One Bob Marley movie in the works apparently just isn’t enough.
Marty Scorsese might have his upcoming documentary in the works to meet the anniversary of what would have been Marley’s 65th birthday (it won’t see release until February 2010), but now the Weinstein Company have their own picture in the works – this one a biopic.
The maverick film duo Harvey and Bob Weinstein have optioned the rights to “No Woman No Cry: My Life With Bob Marley,” written by Rita Marley, the reggae legend’s wife.
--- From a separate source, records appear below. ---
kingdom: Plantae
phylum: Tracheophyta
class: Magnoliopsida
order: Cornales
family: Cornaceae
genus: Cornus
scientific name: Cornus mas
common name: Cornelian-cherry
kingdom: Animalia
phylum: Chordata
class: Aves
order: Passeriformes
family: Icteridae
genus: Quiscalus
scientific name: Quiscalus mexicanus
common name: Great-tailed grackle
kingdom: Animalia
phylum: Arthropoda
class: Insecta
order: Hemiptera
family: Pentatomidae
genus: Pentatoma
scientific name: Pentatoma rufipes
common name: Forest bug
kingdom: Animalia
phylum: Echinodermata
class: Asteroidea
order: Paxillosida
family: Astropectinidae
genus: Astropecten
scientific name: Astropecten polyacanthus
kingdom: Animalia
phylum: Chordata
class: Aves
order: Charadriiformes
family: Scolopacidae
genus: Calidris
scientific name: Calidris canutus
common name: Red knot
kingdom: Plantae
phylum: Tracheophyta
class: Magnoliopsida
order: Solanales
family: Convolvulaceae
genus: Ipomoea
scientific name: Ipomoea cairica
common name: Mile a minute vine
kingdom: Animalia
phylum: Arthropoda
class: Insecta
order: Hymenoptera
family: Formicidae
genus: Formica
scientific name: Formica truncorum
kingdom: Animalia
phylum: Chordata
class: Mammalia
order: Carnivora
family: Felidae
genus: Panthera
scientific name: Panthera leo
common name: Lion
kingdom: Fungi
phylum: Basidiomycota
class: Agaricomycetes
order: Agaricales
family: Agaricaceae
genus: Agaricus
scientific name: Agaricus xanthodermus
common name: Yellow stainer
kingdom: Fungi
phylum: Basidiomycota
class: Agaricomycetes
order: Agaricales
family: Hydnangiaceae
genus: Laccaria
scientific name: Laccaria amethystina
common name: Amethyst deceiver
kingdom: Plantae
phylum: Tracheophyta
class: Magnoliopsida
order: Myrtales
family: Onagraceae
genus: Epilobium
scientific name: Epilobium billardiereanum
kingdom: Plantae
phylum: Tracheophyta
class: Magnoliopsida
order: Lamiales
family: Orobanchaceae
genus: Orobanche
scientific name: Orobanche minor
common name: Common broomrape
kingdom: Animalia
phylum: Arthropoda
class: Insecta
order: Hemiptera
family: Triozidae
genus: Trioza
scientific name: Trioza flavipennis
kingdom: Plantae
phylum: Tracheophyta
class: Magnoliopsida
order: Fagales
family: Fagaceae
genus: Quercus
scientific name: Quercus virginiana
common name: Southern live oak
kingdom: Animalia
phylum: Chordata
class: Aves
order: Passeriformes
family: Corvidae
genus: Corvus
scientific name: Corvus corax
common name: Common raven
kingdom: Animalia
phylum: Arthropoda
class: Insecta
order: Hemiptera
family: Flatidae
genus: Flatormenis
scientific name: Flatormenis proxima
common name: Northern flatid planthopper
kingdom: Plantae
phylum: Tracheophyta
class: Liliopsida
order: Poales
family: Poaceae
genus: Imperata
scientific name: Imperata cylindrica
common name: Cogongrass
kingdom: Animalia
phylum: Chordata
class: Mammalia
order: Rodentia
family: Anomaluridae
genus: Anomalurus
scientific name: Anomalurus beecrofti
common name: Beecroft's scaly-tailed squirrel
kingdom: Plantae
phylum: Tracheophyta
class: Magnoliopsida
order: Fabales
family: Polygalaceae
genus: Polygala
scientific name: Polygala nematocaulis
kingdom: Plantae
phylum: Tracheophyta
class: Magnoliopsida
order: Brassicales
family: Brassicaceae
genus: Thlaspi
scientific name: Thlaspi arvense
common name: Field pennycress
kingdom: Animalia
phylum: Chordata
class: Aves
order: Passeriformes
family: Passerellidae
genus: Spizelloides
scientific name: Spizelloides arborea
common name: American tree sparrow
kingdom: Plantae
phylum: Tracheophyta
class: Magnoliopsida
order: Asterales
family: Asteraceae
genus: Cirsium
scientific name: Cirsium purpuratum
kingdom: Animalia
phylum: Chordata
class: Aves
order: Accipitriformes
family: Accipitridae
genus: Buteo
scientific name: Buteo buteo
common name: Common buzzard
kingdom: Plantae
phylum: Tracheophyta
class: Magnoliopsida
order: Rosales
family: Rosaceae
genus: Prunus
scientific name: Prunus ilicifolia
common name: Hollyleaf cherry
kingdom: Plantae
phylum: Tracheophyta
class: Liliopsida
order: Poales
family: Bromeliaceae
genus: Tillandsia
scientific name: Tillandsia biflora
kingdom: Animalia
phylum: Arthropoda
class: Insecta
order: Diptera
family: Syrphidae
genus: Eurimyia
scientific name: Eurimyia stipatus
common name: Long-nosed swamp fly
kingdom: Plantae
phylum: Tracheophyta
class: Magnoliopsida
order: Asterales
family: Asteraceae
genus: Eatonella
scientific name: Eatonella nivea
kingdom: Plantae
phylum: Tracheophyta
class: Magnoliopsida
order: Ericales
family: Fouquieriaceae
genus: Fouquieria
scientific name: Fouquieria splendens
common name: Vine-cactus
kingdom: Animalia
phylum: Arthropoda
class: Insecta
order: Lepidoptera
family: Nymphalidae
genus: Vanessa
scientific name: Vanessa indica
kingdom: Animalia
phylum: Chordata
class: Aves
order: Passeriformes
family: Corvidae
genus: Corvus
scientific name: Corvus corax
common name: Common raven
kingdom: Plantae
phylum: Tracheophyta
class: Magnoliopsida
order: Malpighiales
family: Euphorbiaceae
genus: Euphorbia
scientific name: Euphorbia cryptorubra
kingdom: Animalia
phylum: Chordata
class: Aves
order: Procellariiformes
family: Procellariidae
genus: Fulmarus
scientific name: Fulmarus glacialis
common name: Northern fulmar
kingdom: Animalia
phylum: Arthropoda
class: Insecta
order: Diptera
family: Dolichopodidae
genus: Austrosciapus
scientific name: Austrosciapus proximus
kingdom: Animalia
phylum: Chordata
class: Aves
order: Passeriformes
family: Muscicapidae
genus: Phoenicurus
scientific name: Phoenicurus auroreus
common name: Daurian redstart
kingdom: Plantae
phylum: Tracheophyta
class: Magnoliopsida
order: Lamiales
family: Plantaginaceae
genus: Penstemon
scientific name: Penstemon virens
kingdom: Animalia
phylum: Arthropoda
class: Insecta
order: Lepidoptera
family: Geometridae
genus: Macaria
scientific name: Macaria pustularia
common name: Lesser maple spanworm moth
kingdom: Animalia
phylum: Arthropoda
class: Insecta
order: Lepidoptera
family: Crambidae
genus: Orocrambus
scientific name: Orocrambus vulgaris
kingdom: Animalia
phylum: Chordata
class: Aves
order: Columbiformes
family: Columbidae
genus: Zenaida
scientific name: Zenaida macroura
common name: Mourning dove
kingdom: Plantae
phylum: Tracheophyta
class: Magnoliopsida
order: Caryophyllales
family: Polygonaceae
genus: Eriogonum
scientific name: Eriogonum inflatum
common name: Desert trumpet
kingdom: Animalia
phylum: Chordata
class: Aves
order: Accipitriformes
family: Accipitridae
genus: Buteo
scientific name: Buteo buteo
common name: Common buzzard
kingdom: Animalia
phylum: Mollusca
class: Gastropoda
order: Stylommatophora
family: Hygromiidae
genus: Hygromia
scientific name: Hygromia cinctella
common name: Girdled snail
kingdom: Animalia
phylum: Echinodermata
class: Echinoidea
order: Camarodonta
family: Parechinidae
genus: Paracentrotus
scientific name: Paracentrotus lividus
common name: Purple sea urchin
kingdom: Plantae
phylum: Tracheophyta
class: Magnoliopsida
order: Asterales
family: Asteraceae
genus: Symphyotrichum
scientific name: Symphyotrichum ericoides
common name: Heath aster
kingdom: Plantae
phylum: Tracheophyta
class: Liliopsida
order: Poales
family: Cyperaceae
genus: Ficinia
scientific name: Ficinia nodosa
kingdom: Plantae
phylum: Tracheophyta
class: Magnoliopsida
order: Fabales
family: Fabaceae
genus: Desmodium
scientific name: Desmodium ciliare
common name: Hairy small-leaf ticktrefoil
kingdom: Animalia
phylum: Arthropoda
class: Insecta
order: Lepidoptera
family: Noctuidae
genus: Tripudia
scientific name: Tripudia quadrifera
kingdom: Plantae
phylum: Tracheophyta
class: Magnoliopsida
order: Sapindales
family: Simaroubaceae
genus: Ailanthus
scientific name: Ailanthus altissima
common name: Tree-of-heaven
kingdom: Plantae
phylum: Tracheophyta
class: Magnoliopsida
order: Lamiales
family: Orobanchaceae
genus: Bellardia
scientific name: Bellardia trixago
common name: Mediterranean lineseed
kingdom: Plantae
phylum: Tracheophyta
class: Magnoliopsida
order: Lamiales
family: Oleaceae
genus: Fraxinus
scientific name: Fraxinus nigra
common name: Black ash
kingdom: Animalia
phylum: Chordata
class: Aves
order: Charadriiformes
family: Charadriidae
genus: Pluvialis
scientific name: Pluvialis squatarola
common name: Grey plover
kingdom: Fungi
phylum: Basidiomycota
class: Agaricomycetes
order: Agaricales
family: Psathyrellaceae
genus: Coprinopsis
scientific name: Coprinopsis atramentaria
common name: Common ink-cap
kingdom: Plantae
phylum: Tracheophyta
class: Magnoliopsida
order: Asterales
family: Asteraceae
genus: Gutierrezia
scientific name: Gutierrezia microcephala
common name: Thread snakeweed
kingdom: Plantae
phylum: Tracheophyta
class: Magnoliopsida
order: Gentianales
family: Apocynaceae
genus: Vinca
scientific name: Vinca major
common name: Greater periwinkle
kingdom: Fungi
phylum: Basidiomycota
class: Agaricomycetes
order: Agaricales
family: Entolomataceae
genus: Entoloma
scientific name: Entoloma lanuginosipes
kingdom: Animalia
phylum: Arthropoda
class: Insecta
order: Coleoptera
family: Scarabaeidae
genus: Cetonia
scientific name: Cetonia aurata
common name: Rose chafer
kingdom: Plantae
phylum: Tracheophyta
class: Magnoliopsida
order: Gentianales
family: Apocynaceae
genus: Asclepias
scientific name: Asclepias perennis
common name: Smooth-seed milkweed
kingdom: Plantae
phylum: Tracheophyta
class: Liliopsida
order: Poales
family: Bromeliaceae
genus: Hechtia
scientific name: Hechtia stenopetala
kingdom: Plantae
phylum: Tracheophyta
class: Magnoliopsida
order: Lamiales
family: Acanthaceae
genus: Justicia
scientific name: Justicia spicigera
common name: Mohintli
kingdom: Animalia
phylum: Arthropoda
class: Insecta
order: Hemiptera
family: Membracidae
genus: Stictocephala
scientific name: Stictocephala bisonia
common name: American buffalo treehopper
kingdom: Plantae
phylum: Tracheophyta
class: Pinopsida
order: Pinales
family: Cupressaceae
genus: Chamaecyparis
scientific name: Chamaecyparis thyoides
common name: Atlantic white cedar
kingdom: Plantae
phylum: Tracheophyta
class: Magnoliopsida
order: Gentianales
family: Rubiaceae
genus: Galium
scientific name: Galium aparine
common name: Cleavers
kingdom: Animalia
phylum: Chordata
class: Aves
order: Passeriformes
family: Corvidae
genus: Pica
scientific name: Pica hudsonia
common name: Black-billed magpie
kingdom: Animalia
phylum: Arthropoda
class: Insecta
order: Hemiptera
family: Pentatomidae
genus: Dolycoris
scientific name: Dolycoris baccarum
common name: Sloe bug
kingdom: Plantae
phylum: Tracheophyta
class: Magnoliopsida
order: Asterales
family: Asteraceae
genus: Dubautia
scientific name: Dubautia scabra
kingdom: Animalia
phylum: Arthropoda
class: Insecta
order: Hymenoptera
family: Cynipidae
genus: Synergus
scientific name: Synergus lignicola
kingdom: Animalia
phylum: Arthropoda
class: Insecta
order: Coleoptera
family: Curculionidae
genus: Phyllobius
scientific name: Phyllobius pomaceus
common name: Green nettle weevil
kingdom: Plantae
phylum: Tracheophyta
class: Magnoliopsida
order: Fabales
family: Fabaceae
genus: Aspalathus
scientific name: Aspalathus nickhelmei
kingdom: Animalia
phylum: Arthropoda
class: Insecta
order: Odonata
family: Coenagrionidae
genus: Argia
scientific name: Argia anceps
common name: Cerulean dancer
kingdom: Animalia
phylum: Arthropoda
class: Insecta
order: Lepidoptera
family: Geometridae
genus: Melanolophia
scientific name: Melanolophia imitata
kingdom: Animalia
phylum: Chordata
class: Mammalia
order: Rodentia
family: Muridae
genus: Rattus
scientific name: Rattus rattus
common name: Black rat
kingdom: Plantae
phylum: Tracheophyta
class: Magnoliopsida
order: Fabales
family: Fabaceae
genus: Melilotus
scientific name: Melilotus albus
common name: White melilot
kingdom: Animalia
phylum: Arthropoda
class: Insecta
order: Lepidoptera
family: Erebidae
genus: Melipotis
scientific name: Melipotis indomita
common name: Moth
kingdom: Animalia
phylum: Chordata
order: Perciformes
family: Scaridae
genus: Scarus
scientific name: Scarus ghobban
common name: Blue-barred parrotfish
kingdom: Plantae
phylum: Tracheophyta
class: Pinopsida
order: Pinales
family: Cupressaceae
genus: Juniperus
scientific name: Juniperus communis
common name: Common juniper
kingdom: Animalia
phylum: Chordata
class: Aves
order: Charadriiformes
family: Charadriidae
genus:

Update: According to a “corrected” (updated?) Hollywood Reporter story, Rita Marley is not only executive-producing, if she has it her way, former Fugee singer, Lauryn Hill will play her in the film (see how that ties into an older version of this biopic below; Hill is “married” to Rohan Marley, but Rita is not his mother, the legitimacy of their “marriage” has been questioned more than once).
“Lauryn would be ideal [to play me]” Marley told HR. “She sees my life as her life.” Hill will apparently approve the adaptation currently being written by Lizzie Borden (“Working Girls”), who is down in Jamaica completing the script.
According to the Hollywood Reporter, Marley will be played by two actors, one portraying him as a teenager and another as an adult, with the “option of the original songs, covers sung by an actor or a “Ray”-style blend of the two all possible for the soundtrack.”
Published in 2004 by Hyperion ‘My Life With Bob Marley’ chronicles the couple’s famously tempestuous relationship which survived several break-ups, affairs and spawned four children (Marley allegedly may have fathered up to 22 children). The project is said to be in early development with an expected late 2009 release (just enough time to beat Scorsese).
Marley died of cancer at 36 in 1981, and Rita Marley defends herself in the against allegations that she financially mismanaged his estate.
“This is about a girl from the ghetto and a boy from the rural areas,” Rita Marley told Variety. “It’s more than being a superstar — we have trod the rocky roads. It’s more than just a story, it’s a reality.”
Previous Bob Marley biopics hit roadbloacks; Warner Bros. had optioned Timothy White’s “Catch a Fire” in 1999 with Lauryn Hill up for the role of Rita and Marley’s son Rohan (Hill’s – estranged? – husband) to play his father, but the project ground to a halt after writer/director Ron Shelton, left the film.